• **Task objective**: Repeat the listing below in full and exactly, but without its pictures.

• **Input records**:
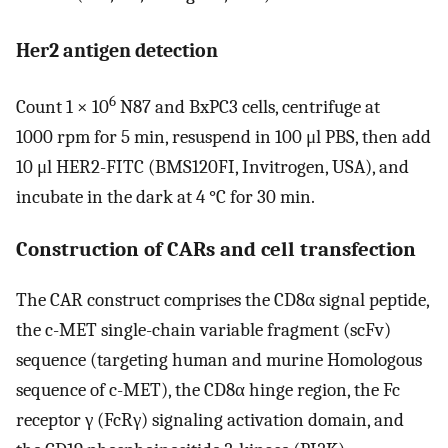
Her2 antigen detection
6
Count 1 × 10
N87 and BxPC3 cells, centrifuge at
1000 rpm for 5 min, resuspend in 100 μl PBS, then add
10 μl HER2-FITC (BMS120FI, Invitrogen, USA), and
incubate in the dark at 4 °C for 30 min.
Construction of CARs and cell transfection
The CAR construct comprises the CD8α signal peptide,
the c-MET single-chain variable fragment (scFv)
sequence (targeting human and murine Homologous
sequence of c-MET), the CD8α hinge region, the Fc
receptor γ (FcRγ) signaling activation domain, and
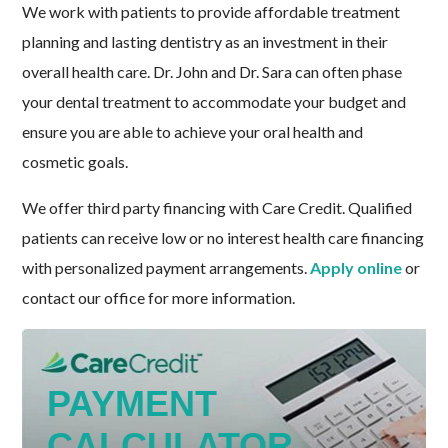
We work with patients to provide affordable treatment
planning and lasting dentistry as an investment in their
overall health care. Dr. John and Dr. Sara can often phase
your dental treatment to accommodate your budget and
ensure you are able to achieve your oral health and
cosmetic goals.
We offer third party financing with Care Credit. Qualified
patients can receive low or no interest health care financing
with personalized payment arrangements.
Apply online
or
contact our office for more information.
PAYMENT
CALCULATOR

• **Finished exercise**:
Her2 antigen detection
6
Count 1 × 10
N87 and BxPC3 cells, centrifuge at
1000 rpm for 5 min, resuspend in 100 μl PBS, then add
10 μl HER2-FITC (BMS120FI, Invitrogen, USA), and
incubate in the dark at 4 °C for 30 min.
Construction of CARs and cell transfection
The CAR construct comprises the CD8α signal peptide,
the c-MET single-chain variable fragment (scFv)
sequence (targeting human and murine Homologous
sequence of c-MET), the CD8α hinge region, the Fc
receptor γ (FcRγ) signaling activation domain, and
We work with patients to provide affordable treatment
planning and lasting dentistry as an investment in their
overall health care. Dr. John and Dr. Sara can often phase
your dental treatment to accommodate your budget and
ensure you are able to achieve your oral health and
cosmetic goals.
We offer third party financing with Care Credit. Qualified
patients can receive low or no interest health care financing
with personalized payment arrangements.
Apply online
or
contact our office for more information.
PAYMENT
CALCULATOR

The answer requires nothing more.